* Exercise requirements:
• a. In the passage on science fiction anthologies, what year did Doubleday create Perma Books?
• b. Summarize the passage on science fiction anthologies in two sentences.
• c. Please resume the passage on science fiction anthologies, starting right after its last sentence.
** start Supplied passage **
Anthopologically, John Kendall Crossen gave us both Adventures in Tomorrow and Future Tense; William Tenn produced his only anthology, Children of Wonder; Bleiler & Dikty did Imagination Unlimited; noted juvenile sf author Milton Lesser gave us Looking Forward; in addition to the one we'll look at this time, the indefatigable Groff Conklin managed to produce four other books; John Carnell told us there was No Place Like Earth; no less a writer than Fletcher Pratt showed us The Petrified Planet; Fredric Brown and Mack Reynolds celebrated with A Science Fiction Carnival; and the usual magazine suspects produced collections, including Astounding, Galaxy, F&SF, and Startling. In addition, Fred Pohl inaugurated his respected original anthology series, Star Science Fiction.

In fact, these two years saw a plethora of anthologies, more than 45 of them by divers hands. It's a rich vein, indeed. But this time around, we'll only look at two of them, both from the same publisher.

Doubleday wanted very much to have their own paperback imprint rather than letting those potentially lucrative rights go to another publisher, so in 1948 they created Perma Books (it was sold to Pocket six years later).

Originally, they intended to produce not only paperbacks, but paperback-sized hard covers bound in laminated boards. Nothing as elaborate as Ballantine's little hard covers, or the Viking Portable Library series, just something that could sell for a few cents more than the average paperback and stand up to heavier use. They mostly used this for non-potboiler work, such as collections of famous quotes and the like, but they did do the occasional popular title as well, including Groff Conklin's 1950 anthology, The Science Fiction Galaxy. They also published the first paperback edition of Clifford Simak's City, Ace Books notwithstanding.
** end Supplied passage **
** start Record list **
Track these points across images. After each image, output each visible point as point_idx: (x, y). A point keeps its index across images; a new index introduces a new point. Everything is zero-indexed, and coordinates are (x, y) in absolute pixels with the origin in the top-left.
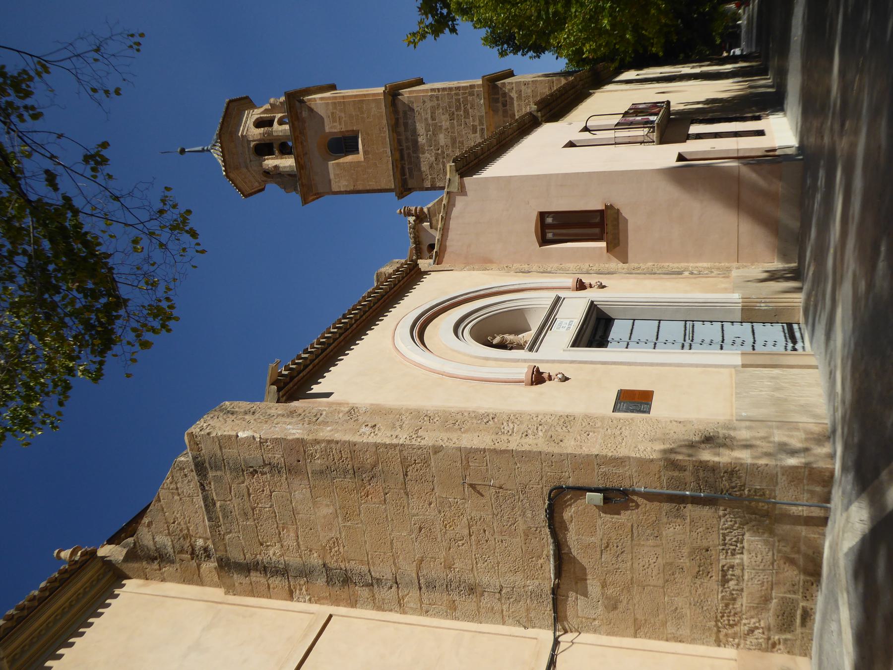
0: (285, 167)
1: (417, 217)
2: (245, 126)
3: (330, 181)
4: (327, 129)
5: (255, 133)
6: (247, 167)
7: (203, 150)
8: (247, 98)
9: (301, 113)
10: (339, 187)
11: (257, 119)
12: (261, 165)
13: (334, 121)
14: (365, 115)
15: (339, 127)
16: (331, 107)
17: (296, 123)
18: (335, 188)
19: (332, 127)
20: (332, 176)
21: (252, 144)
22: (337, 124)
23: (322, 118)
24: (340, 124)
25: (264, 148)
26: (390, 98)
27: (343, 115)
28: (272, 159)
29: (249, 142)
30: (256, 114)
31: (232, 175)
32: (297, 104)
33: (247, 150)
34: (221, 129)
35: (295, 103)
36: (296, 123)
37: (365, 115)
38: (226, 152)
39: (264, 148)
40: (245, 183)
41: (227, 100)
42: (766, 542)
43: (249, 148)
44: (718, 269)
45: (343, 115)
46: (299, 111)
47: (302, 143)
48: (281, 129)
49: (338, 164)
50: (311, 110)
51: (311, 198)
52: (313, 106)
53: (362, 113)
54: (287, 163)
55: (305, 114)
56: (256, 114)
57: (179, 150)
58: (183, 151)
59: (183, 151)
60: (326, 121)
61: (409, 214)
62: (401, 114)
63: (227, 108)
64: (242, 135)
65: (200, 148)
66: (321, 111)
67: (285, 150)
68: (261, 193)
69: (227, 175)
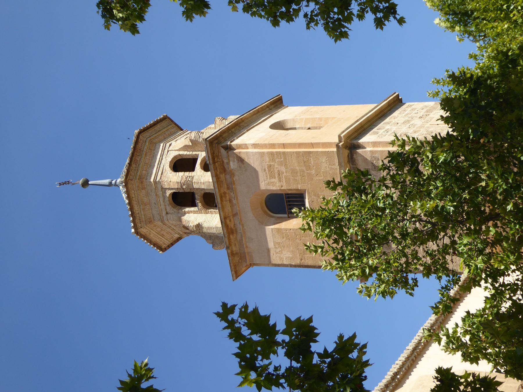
0: (210, 228)
2: (159, 168)
3: (268, 250)
4: (263, 186)
5: (173, 180)
6: (162, 221)
7: (110, 184)
8: (165, 118)
9: (228, 163)
10: (281, 259)
11: (175, 157)
12: (180, 220)
13: (272, 176)
14: (313, 172)
15: (278, 184)
17: (222, 176)
18: (275, 259)
19: (269, 184)
20: (271, 245)
21: (168, 193)
22: (276, 180)
23: (255, 170)
24: (280, 181)
25: (184, 198)
26: (347, 152)
27: (283, 169)
28: (195, 212)
29: (164, 190)
30: (176, 146)
31: (143, 231)
32: (223, 151)
33: (161, 199)
36: (222, 176)
37: (313, 172)
38: (134, 203)
39: (184, 198)
40: (163, 236)
41: (137, 131)
43: (164, 197)
46: (225, 161)
47: (230, 201)
48: (202, 179)
49: (279, 230)
50: (241, 160)
51: (244, 269)
52: (243, 156)
53: (309, 168)
54: (211, 220)
55: (233, 165)
56: (176, 146)
57: (81, 182)
58: (86, 184)
59: (86, 184)
60: (261, 175)
63: (136, 142)
64: (155, 182)
65: (106, 181)
67: (209, 201)
68: (180, 241)
69: (137, 232)
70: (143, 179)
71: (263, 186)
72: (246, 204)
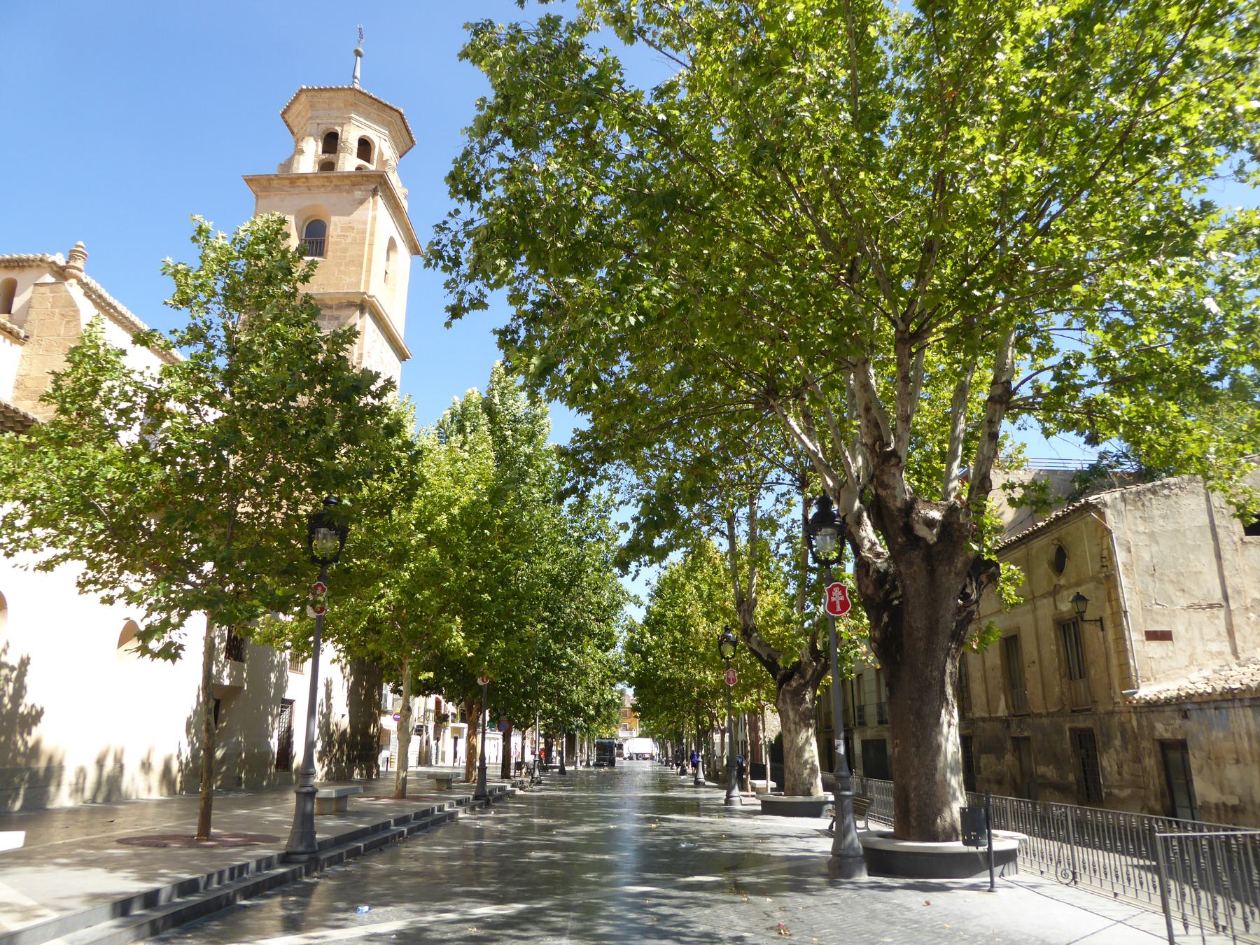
1: (63, 269)
4: (334, 219)
5: (351, 135)
7: (355, 77)
8: (413, 142)
13: (343, 229)
16: (361, 227)
17: (348, 182)
19: (336, 226)
21: (338, 129)
22: (339, 232)
23: (349, 214)
26: (358, 301)
27: (349, 240)
29: (342, 125)
31: (303, 97)
32: (373, 186)
34: (364, 94)
35: (379, 184)
39: (331, 142)
42: (1101, 755)
43: (335, 124)
44: (427, 742)
45: (349, 240)
48: (349, 162)
50: (362, 202)
52: (365, 204)
55: (358, 194)
58: (358, 53)
61: (72, 256)
62: (336, 313)
65: (358, 74)
66: (359, 214)
67: (327, 166)
70: (355, 107)
71: (334, 219)
72: (319, 201)
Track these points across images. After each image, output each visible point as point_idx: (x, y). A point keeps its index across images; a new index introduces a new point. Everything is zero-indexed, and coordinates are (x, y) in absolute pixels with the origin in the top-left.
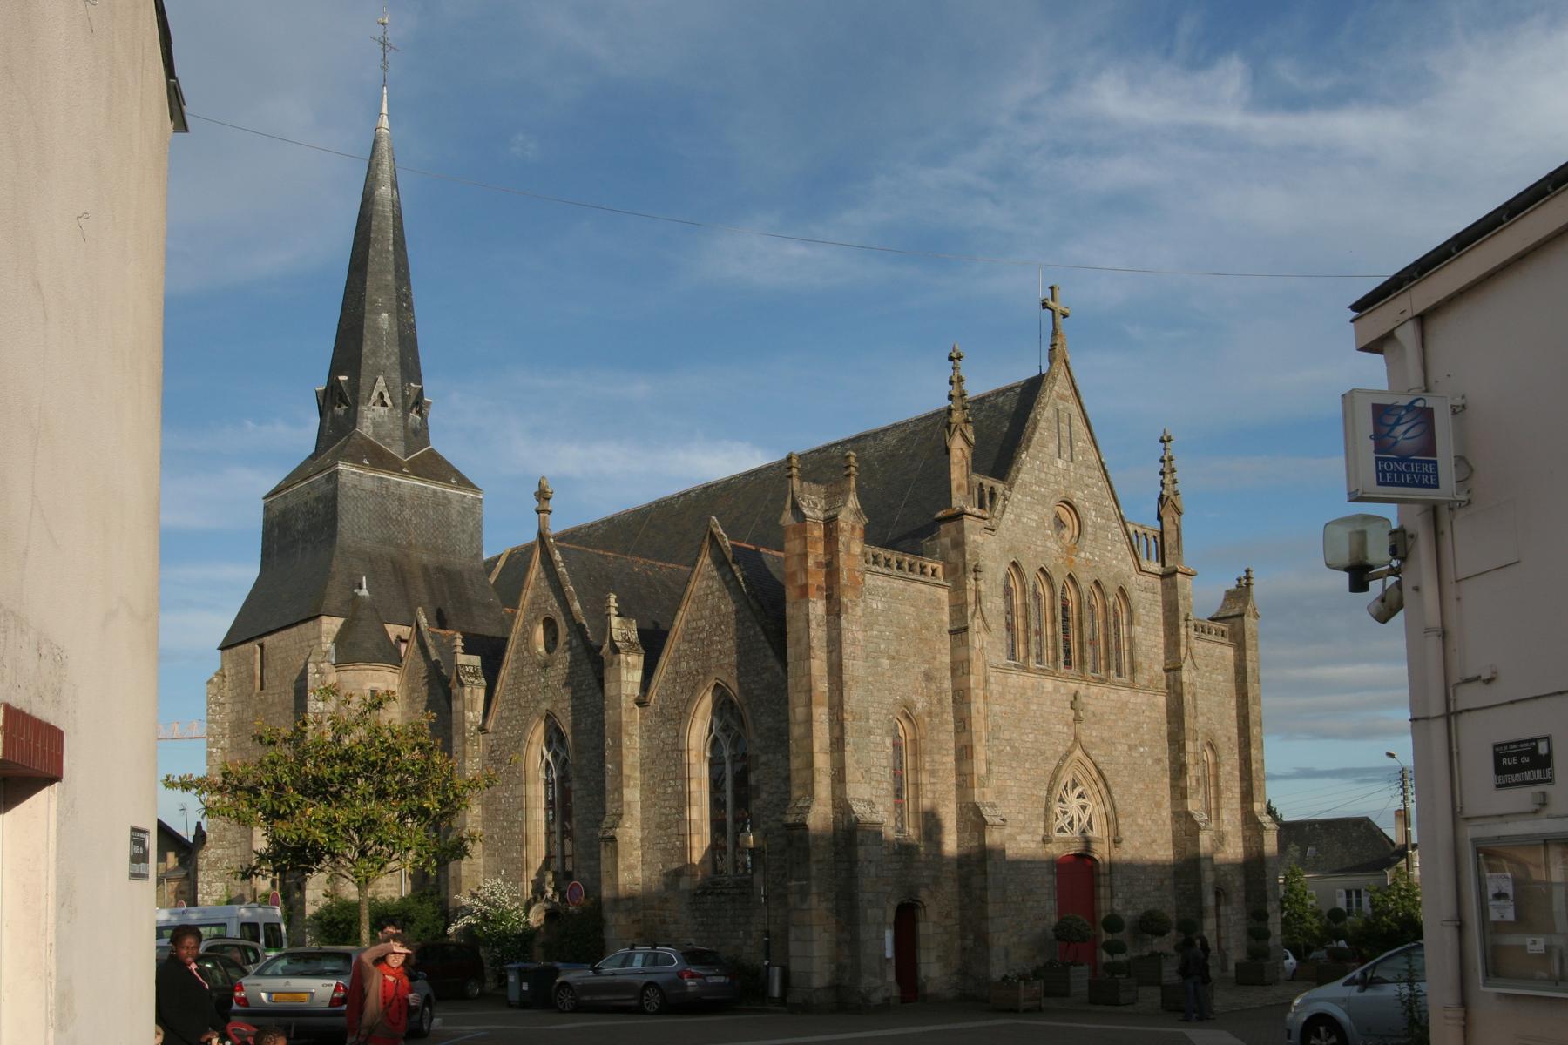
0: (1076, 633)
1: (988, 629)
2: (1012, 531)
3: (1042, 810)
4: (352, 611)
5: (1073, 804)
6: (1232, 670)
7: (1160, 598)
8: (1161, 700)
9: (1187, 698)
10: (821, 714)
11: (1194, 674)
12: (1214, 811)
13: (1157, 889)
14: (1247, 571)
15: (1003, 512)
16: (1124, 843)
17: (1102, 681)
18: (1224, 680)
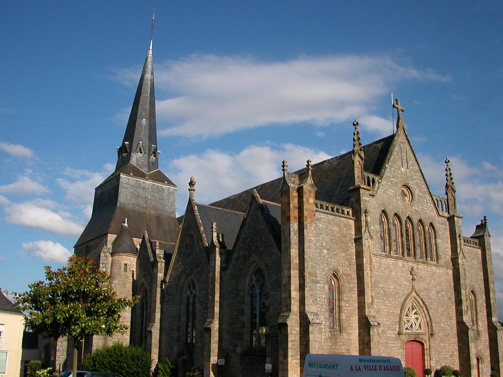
** end Record list **
* Task results:
• a. 1948

• b. Two years saw more than 45 science fiction anthologies, and two of them, both from the same publisher, are chosen for a closer look. That publisher, Doubleday, created Perma Books in 1948 as its own paperback imprint, which also produced paperback-sized hard covers such as Groff Conklin's 1950 anthology The Science Fiction Galaxy.

• c.
This eases us into the two books we'll be looking at this time around, Conklin's Crossroads in Time and Fred Pohl's Beyond the End of Time. (Get it? Time, and Time again? HAH! And Mary insists my jokes aren't funny.) Bookwise, it was fairly early on for both editors; although Conklin had begun anthologizing sf in 1946, this was only his second mass market title, and BtEoT would be Pohl's first anthology under his own name1, and the first of two he would do for Perma Books.2

Between the two hefty paperbacks, there are 37 stories, 719 pages of prime rib sf, all for a mere 70¢. Beat that with a stick. All the masters are there: Asimov, Heinlein, Leinster (twice), Simak, Bradbury. All the best magazines are represented: Astounding , Galaxy, Planet Stories, even Colliers.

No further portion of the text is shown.